The PR will be merged into accelerate main hopefully soon. If you cannot or do not want to, for some reason, use accelerate from the dev branch, you could do the following:

Code without accelerate dev branch requirement

import gc

import torch
from diffusers import CogVideoXPipeline
from diffusers.utils import export_to_video


def flush():
    gc.collect()
    torch.cuda.empty_cache()
    torch.cuda.reset_max_memory_allocated()
    torch.cuda.reset_peak_memory_stats()


def bytes_to_giga_bytes(bytes):
    return f"{(bytes / 1024 / 1024 / 1024):.3f}"


flush()

prompt = (
    "A panda, dressed in a small, red jacket and a tiny hat, sits on a wooden stool in a serene bamboo forest. "
    "The panda's fluffy paws strum a miniature acoustic guitar, producing soft, melodic tunes. Nearby, a few other "
    "pandas gather, watching curiously and some clapping in rhythm. Sunlight filters through the tall bamboo, "
    "casting a gentle glow on the scene.
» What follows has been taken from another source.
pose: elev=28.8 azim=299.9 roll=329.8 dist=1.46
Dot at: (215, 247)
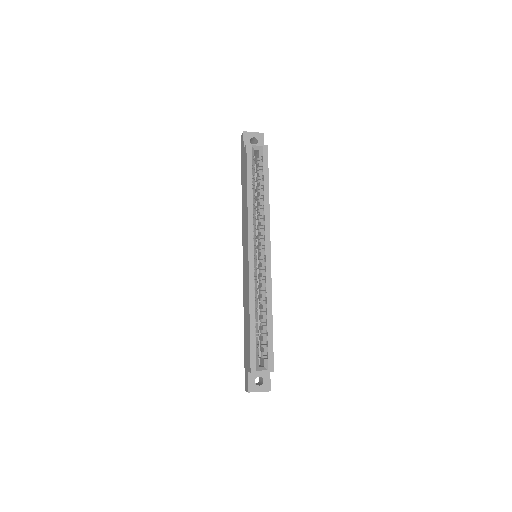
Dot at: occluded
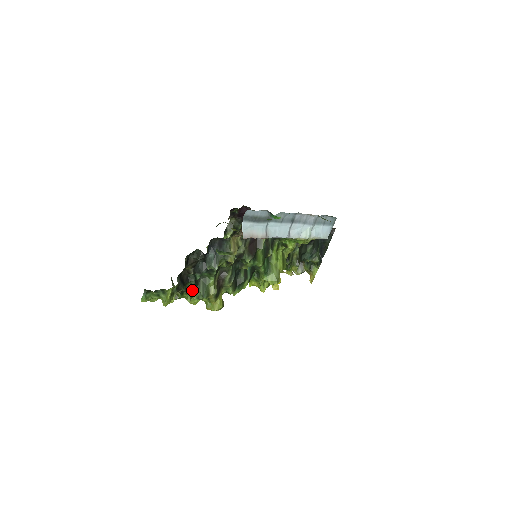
The panda's face is expressive, showing concentration and joy as it plays. "
    "The background includes a small, flowing stream and vibrant green foliage, enhancing the peaceful and magical "
    "atmosphere of this unique musical performance."
)

pipe = CogVideoXPipeline.from_pretrained("/raid/aryan/CogVideoX-trial", torch_dtype=torch.float16).to("cuda")
latents = pipe(prompt=prompt, guidance_scale=6, num_inference_steps=50, output_type="latent", return_dict=False)[0]
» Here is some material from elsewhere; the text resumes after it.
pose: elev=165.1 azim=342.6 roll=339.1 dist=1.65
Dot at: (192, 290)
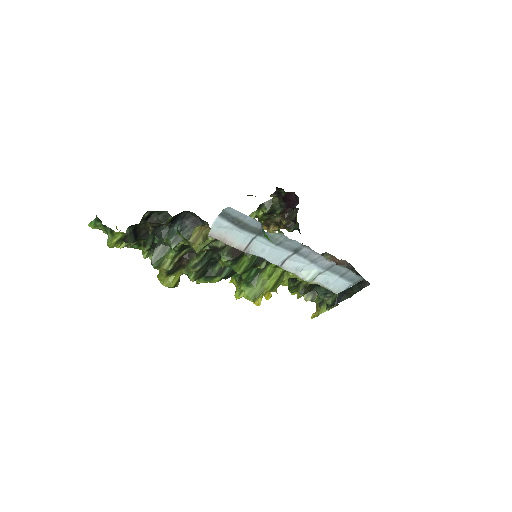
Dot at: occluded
pipe.transformer.to("cpu")
pipe.text_encoder.to("cpu")
torch.cuda.synchronize()
torch.cuda.empty_cache()

with torch.no_grad():
    video = pipe.decode_latents(latents, num_seconds=6)
    video = pipe.video_processor.postprocess_video(video=video, output_type="pil")

torch.cuda.empty_cache()
memory = bytes_to_giga_bytes(torch.cuda.memory_allocated())
max_memory = bytes_to_giga_bytes(torch.cuda.max_memory_allocated())
max_reserved = bytes_to_giga_bytes(torch.cuda.max_memory_reserved())
print(f"{memory=}")
print(f"{max_memory=}")
print(f"{max_reserved=}")

export_to_video(video, "output.mp4", fps=8)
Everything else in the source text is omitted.